Tuesday 15 March 2011

Reading week 4

Reading – Week 4
Bonney, J. (2000). Extreme Exposure: An Anthology of Solo Performance Texts from the Twentieth Century. New York: Theatre Communications Group.
LAURIE ANDERSON
Feedback
Anderson plays with language and sound through technology like recorders and synthesisers, projectors and visual. She layers the visual and the audio in the performance. Anderson gained much of her following through a song that reached the charts, she moved from the obscure down-town artist to the world of mass media and popular avant-garde. Her stories are autobiographical but include universal subjects like love, religion and politics that she can make personal. She uses microphones and audio equipment on stage to create her own soundtracks and sound effects.

New York Social Life
This piece looks at how our lives are similar and how they repeat each other. Anderson looks at social interaction of city goers who are surrounded by people but made lonely in their own little worlds. The interactions that occur become repeated and stagnated, we all say the same things, how are you, we should meet up next week, how work, bye. Anderson is making a point about society, particularly New Yorkers, we say the same things to each other so much that they become meaningless, automatic and unfelt.

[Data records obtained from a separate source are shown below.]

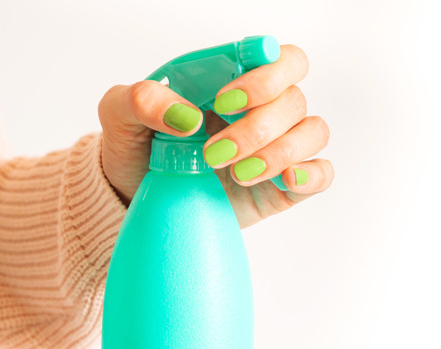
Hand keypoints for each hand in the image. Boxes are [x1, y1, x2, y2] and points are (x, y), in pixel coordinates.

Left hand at [98, 44, 332, 227]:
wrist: (138, 199)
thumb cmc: (137, 148)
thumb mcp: (119, 115)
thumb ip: (141, 100)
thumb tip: (186, 115)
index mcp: (233, 81)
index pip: (278, 58)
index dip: (265, 75)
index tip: (224, 100)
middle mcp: (262, 109)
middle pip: (294, 99)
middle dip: (257, 127)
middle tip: (215, 153)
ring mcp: (277, 147)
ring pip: (313, 132)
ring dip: (279, 153)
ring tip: (238, 174)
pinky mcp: (284, 186)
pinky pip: (321, 173)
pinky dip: (310, 175)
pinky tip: (284, 181)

After Science, Dinner: On the Road
This piece was created by Anderson during her travels around America. In this she seems to be concerned with accents and the voice because the few characters in it are all very different from each other. She shows different social types of people in America, including a couple who eat night food that they have shot, like possum. She shows them as potentially repulsive people who cook possum, cover it in coffee and maple syrup and call this a secret recipe. It is a very visual piece and Anderson describes her surroundings in detail.

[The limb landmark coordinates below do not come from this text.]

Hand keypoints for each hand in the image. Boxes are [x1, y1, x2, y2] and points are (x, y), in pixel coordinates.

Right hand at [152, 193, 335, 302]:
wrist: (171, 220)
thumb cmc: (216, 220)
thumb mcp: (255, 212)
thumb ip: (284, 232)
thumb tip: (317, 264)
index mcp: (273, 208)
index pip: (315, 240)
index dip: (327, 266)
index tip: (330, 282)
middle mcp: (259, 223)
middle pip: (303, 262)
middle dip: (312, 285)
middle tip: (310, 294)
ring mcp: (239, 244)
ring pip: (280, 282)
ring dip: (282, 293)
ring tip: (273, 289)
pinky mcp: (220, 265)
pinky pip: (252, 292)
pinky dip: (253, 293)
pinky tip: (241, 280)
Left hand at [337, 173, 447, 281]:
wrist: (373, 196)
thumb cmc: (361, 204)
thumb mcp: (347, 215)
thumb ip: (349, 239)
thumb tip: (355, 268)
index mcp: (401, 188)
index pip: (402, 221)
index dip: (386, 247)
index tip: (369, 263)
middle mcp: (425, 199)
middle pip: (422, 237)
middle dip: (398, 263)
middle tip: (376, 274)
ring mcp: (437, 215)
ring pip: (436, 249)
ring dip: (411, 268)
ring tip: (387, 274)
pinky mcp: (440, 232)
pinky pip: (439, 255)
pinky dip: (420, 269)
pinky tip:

United States: Difficult Listening Hour
Anderson shows this piece as a radio host presenting the ‘difficult music’ on his show. She plays with voice and rhythm throughout and shows that, even though it is discussed as difficult, it is actually quite poetic and thoughtful. She turns the preconceptions on their head.
Big Science
This is a piece that attacks society, it is a list of directions but all the reference points have not been built yet. Anderson attack what she calls ‘golden cities, golden towns’ for being an ever growing sprawl of the urban. The directions are pointless, even ludicrous because none of it makes sense unless you know what is to be built around the town.
Talk Normal
This is an autobiographical monologue from Anderson, as the rest of the readings are, but in this she talks about herself as I and discusses her relationship with Andy Kaufman. Nor does she embody any other character or sound effect.
False Documents
Anderson tells us of a time in which she went to see a palm reader and is made to believe that if what she is hearing is true, then she has been living a lie. The monologue is interesting as it looks at cultures and the differences and ignorance of separate cultures and societies rules. She worries that they read from right to left, and that maybe she has got the wrong hand, or that it is being read wrong. She also sees the potential of language barriers and problems in translation.
Wild White Horses
In this monologue Anderson tells her audience of a time when she has an identity crisis. She agrees to a vow that she thinks she cannot keep. She confides these concerns to a monk and he makes her realise the context of her life and that she should not worry about something as trivial as ‘being nice’ when her house could be burning down, or that she may have a long way to get home.